Work item: Recreate the listing that follows line for line, without pictures.

☆ ☆ ☆ ☆ ☆ ☆ ☆

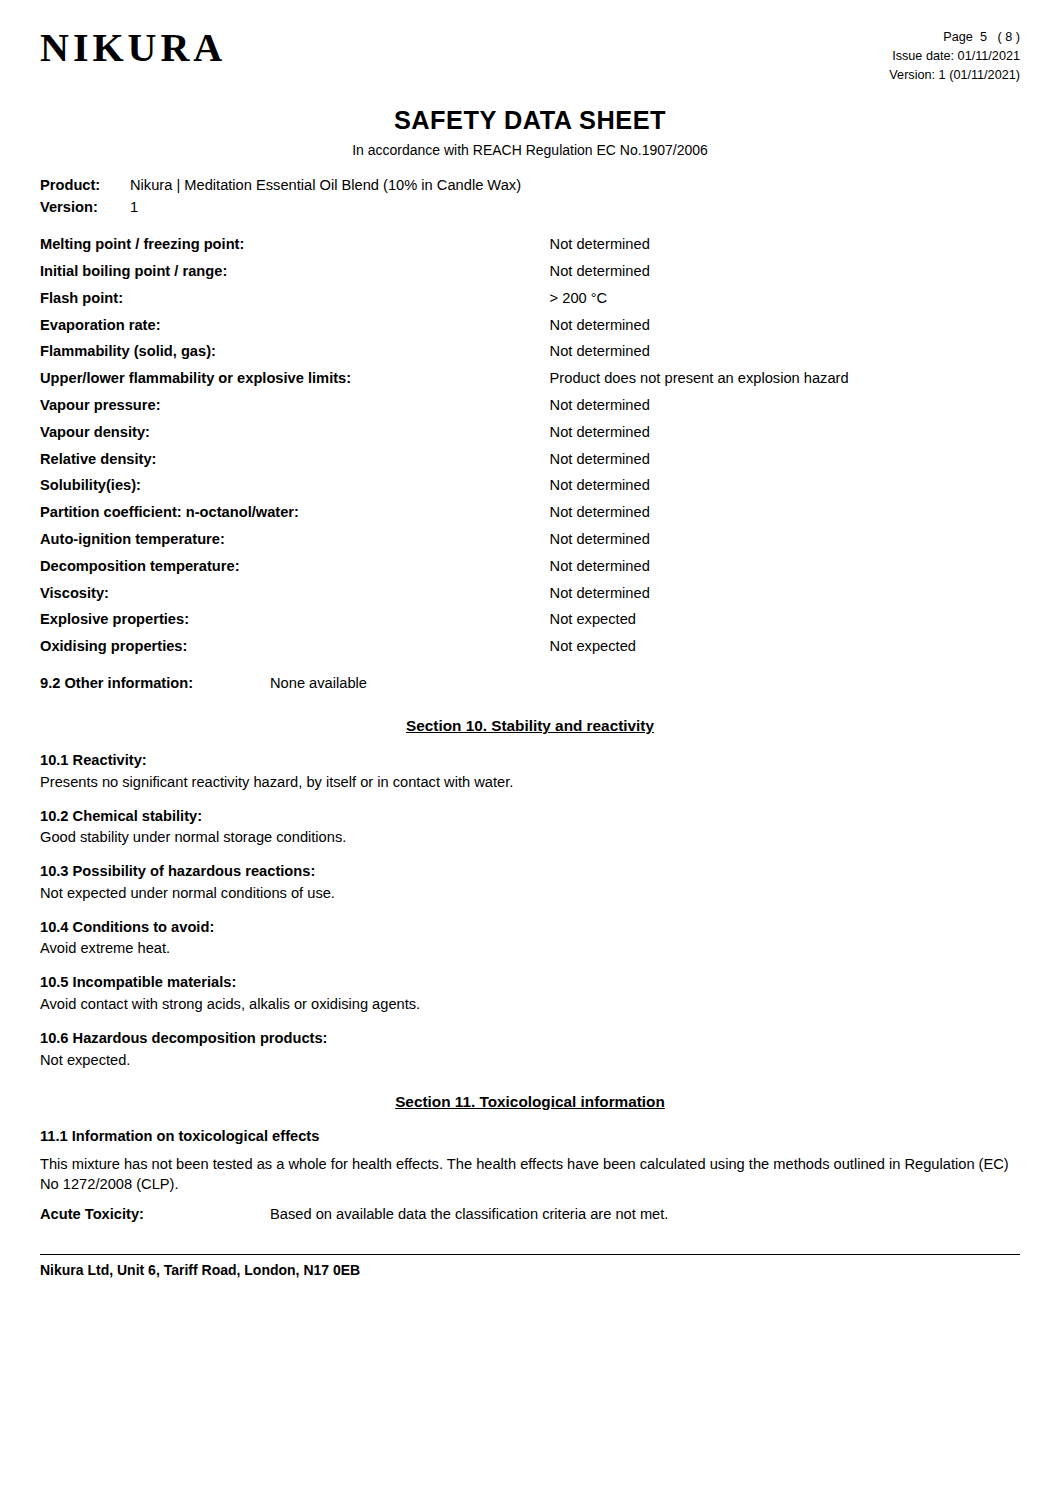NIKURA
Page 5 ( 8 )
Issue date: 01/11/2021
Version: 1 (01/11/2021)
SAFETY DATA SHEET
In accordance with REACH Regulation EC No.1907/2006
Product: Nikura | Meditation Essential Oil Blend (10% in Candle Wax)
Version: 1
| Melting point / freezing point: | Not determined |
| Initial boiling point / range: | Not determined |
| Flash point: | > 200 °C |
| Evaporation rate: | Not determined |
| Flammability (solid, gas): | Not determined |
| Upper/lower flammability or explosive limits: | Product does not present an explosion hazard |
| Vapour pressure: | Not determined |
| Vapour density: | Not determined |
| Relative density: | Not determined |
| Solubility(ies): | Not determined |
| Partition coefficient: n-octanol/water: | Not determined |
| Auto-ignition temperature: | Not determined |
| Decomposition temperature: | Not determined |
| Viscosity: | Not determined |
| Explosive properties: | Not expected |
| Oxidising properties: | Not expected |
9.2 Other information: None available
Section 10. Stability and reactivity
10.1 Reactivity:
Presents no significant reactivity hazard, by itself or in contact with water.
10.2 Chemical stability:
Good stability under normal storage conditions.
10.3 Possibility of hazardous reactions:
Not expected under normal conditions of use.
10.4 Conditions to avoid:
Avoid extreme heat.
10.5 Incompatible materials:
Avoid contact with strong acids, alkalis or oxidising agents.
10.6 Hazardous decomposition products:
Not expected.
Section 11. Toxicological information
11.1 Information on toxicological effects
This mixture has not been tested as a whole for health effects. The health effects have been calculated using the methods outlined in Regulation (EC) No 1272/2008 (CLP).
Acute Toxicity: Based on available data the classification criteria are not met.
Nikura Ltd, Unit 6, Tariff Road, London, N17 0EB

☆ ☆ ☆ ☆ ☆ ☆ ☆

Reply:
NIKURA
Page 5 ( 8 )
Issue date: 01/11/2021
Version: 1 (01/11/2021)
SAFETY DATA SHEET
In accordance with REACH Regulation EC No.1907/2006
Product: Nikura | Meditation Essential Oil Blend (10% in Candle Wax)
Version: 1
| Melting point / freezing point: | Not determined |
| Initial boiling point / range: | Not determined |
| Flash point: | > 200 °C |
| Evaporation rate: | Not determined |
| Flammability (solid, gas): | Not determined |
| Upper/lower flammability or explosive limits: | Product does not present an explosion hazard |
| Vapour pressure: | Not determined |
| Vapour density: | Not determined |
| Relative density: | Not determined |
| Solubility(ies): | Not determined |
| Partition coefficient: n-octanol/water: | Not determined |
| Auto-ignition temperature: | Not determined |
| Decomposition temperature: | Not determined |
| Viscosity: | Not determined |
| Explosive properties: | Not expected |
| Oxidising properties: | Not expected |
9.2 Other information: None available
Section 10. Stability and reactivity
10.1 Reactivity:
Presents no significant reactivity hazard, by itself or in contact with water.
10.2 Chemical stability:
Good stability under normal storage conditions.
10.3 Possibility of hazardous reactions:
Not expected under normal conditions of use.
10.4 Conditions to avoid:
Avoid extreme heat.
10.5 Incompatible materials:
Avoid contact with strong acids, alkalis or oxidising agents.
10.6 Hazardous decomposition products:
Not expected.
Section 11. Toxicological information
11.1 Information on toxicological effects
This mixture has not been tested as a whole for health effects. The health effects have been calculated using the methods outlined in Regulation (EC) No 1272/2008 (CLP).
Acute Toxicity: Based on available data the classification criteria are not met.
Nikura Ltd, Unit 6, Tariff Road, London, N17 0EB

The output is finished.